Data records:
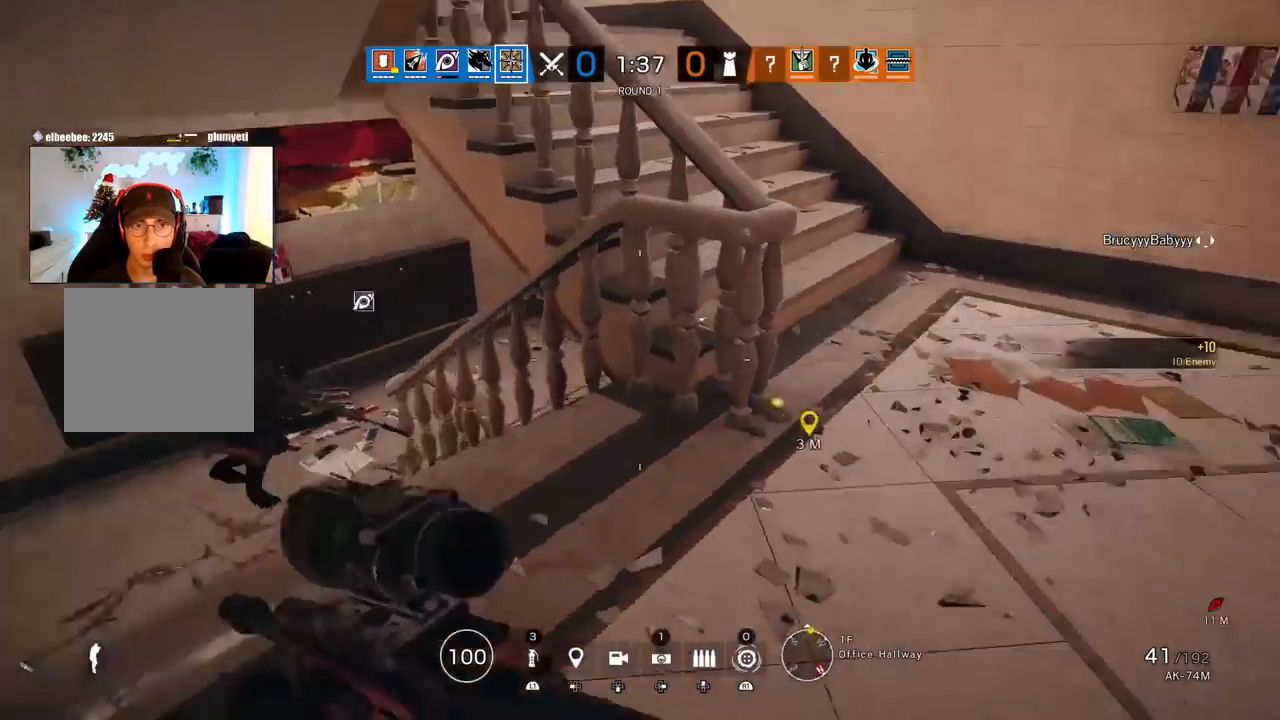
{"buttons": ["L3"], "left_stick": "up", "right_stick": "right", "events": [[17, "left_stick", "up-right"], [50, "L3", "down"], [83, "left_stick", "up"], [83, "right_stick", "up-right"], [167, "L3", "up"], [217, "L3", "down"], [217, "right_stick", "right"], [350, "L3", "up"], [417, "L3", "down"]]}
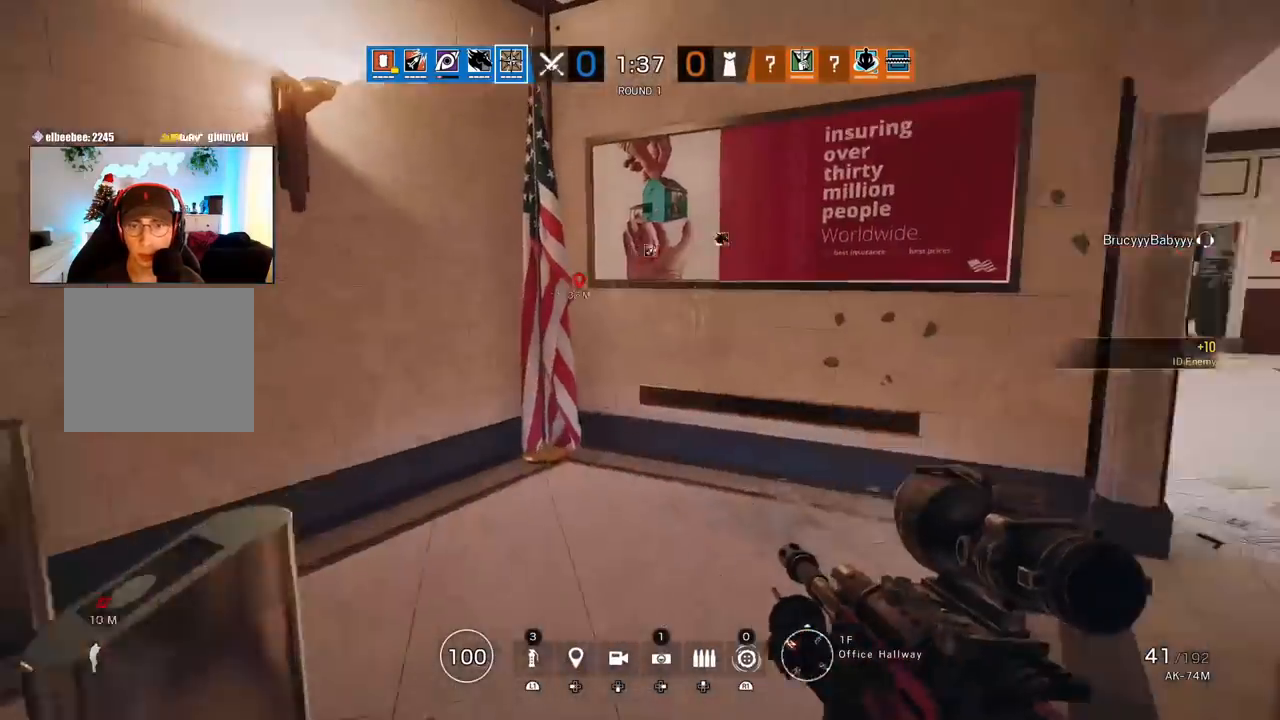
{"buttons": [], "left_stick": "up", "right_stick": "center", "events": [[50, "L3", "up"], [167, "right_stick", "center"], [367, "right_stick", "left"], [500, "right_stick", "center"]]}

* * *

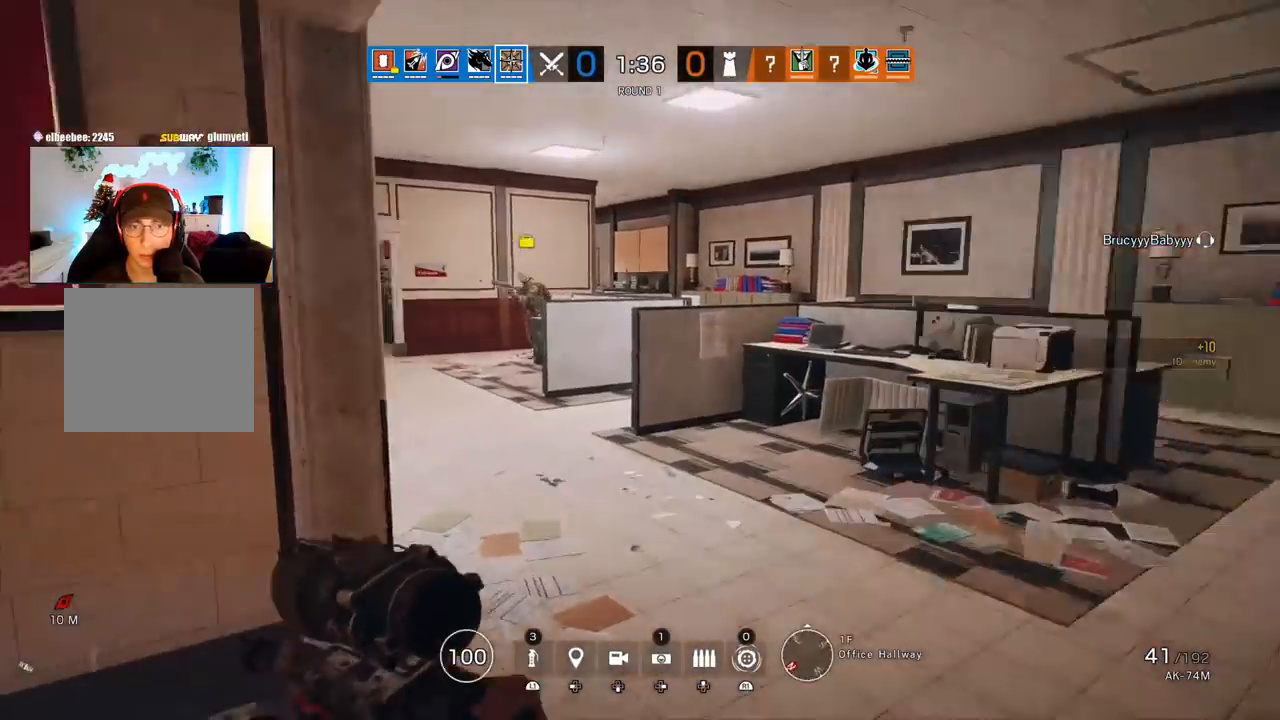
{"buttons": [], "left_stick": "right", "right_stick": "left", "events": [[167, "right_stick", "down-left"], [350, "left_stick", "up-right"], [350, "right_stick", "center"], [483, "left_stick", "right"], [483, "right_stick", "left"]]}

--

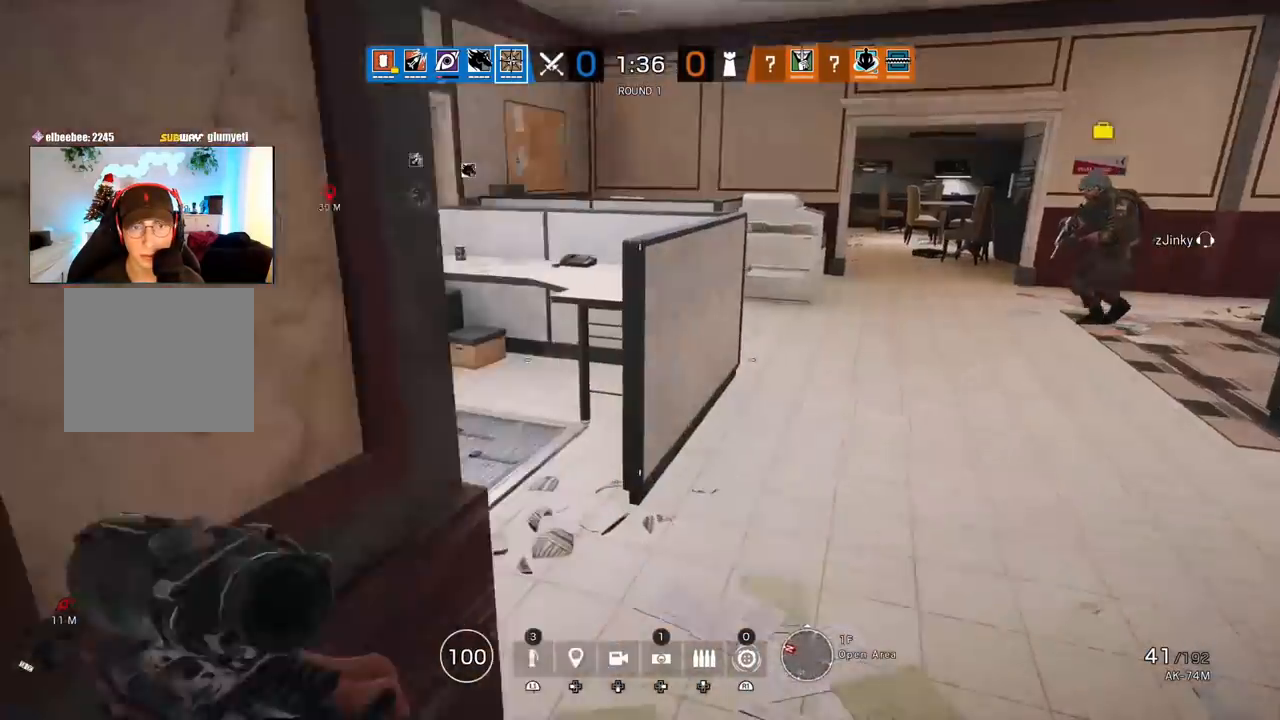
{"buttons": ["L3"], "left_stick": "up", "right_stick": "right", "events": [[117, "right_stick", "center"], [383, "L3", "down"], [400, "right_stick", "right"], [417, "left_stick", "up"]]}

Your goal: Would you tally the lines above that include "center" and reply with only the total?

Task output: 3